About this task: Pull every line holding the word "right" out of the data and copy it.

::: Provided data

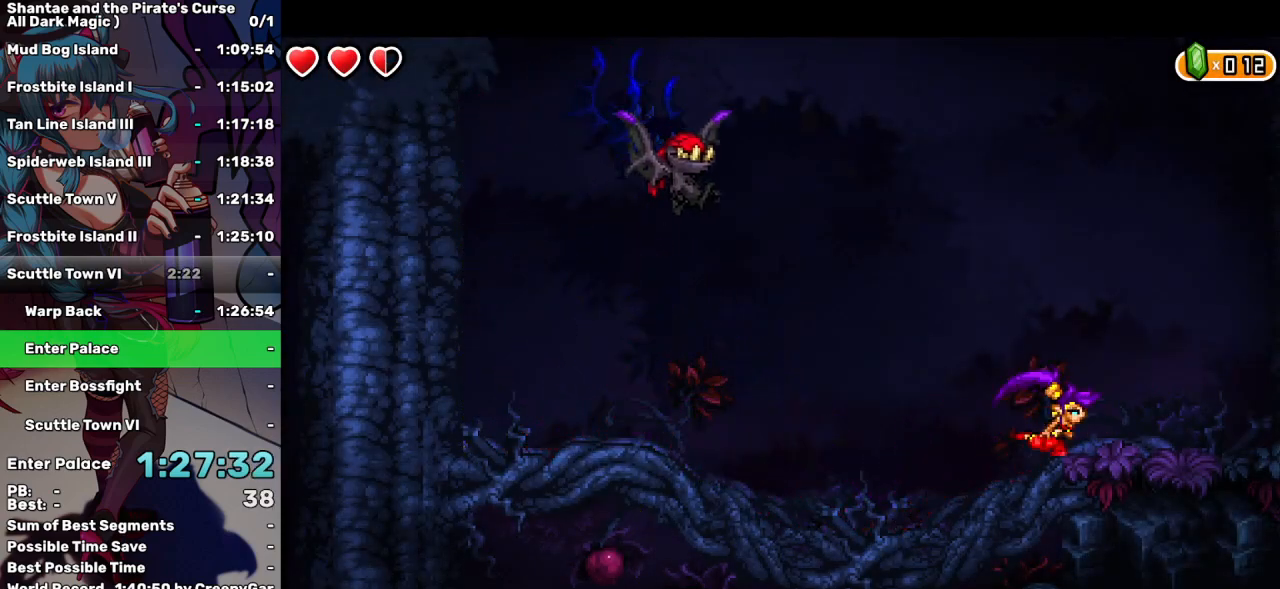
{"keys": [], "events": [[50, "left", "down"], [283, "left", "up"], [333, "d", "down"], [417, "d", "up"]]}
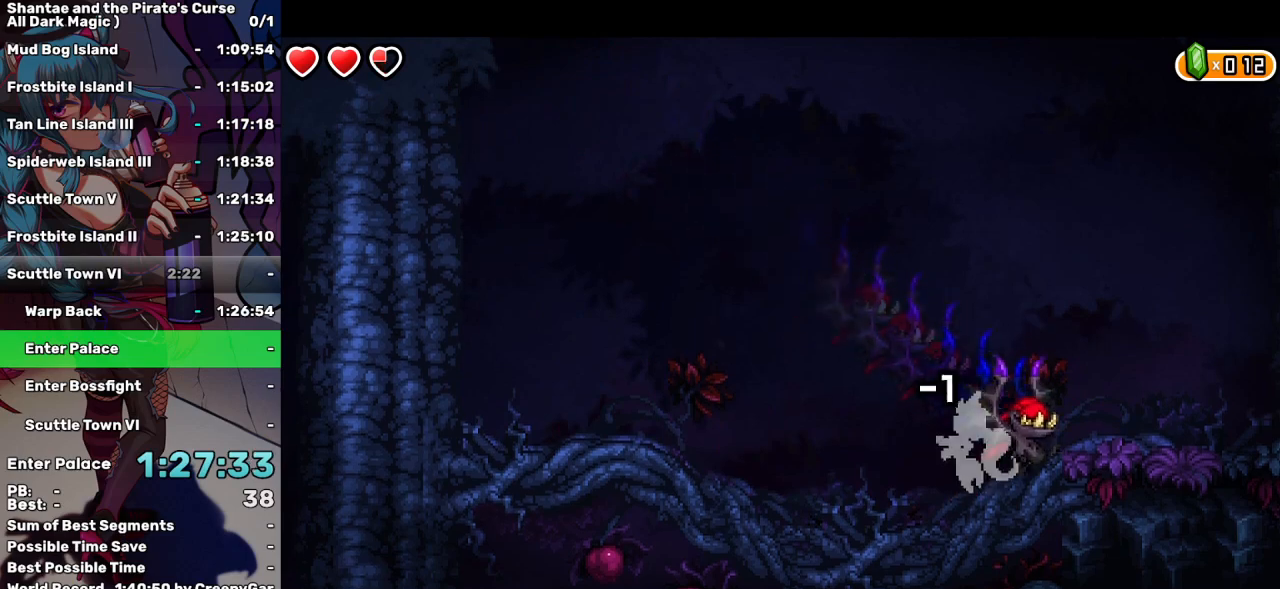
{"keys": ["d"], "events": [[17, "d", "down"], [67, "d", "up"], [150, "d", "down"], [250, "d", "up"], [300, "d", "down"], [300, "right", "down"], [383, "d", "up"], [433, "d", "down"], [433, "right", "up"]]}
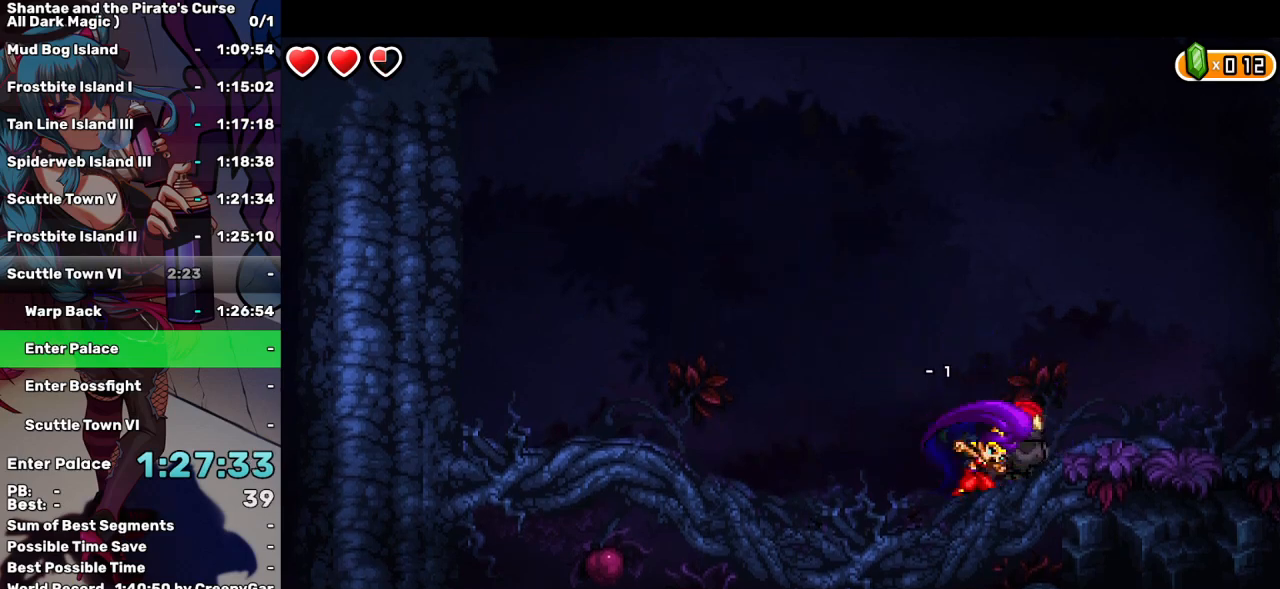
{"keys": ["right", "up"], "events": [[33, "d", "up"], [67, "d", "down"], [167, "d", "up"], [167, "right", "down"], [217, "d", "down"], [217, "right", "up"], [317, "d", "up"], [350, "right", "down"], [400, "d", "down"], [400, "up", "down"], [450, "d", "up"]]}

::::::

Answer:
{"keys": ["d"], "events": [[17, "d", "down"], [67, "d", "up"], [150, "d", "down"], [250, "d", "up"], [300, "d", "down"], [300, "right", "down"], [383, "d", "up"], [433, "d", "down"], [433, "right", "up"]]}
{"keys": ["right", "up"], "events": [[33, "d", "up"], [67, "d", "down"], [167, "d", "up"], [167, "right", "down"], [217, "d", "down"], [217, "right", "up"], [317, "d", "up"], [350, "right", "down"], [400, "d", "down"], [400, "up", "down"], [450, "d", "up"]]}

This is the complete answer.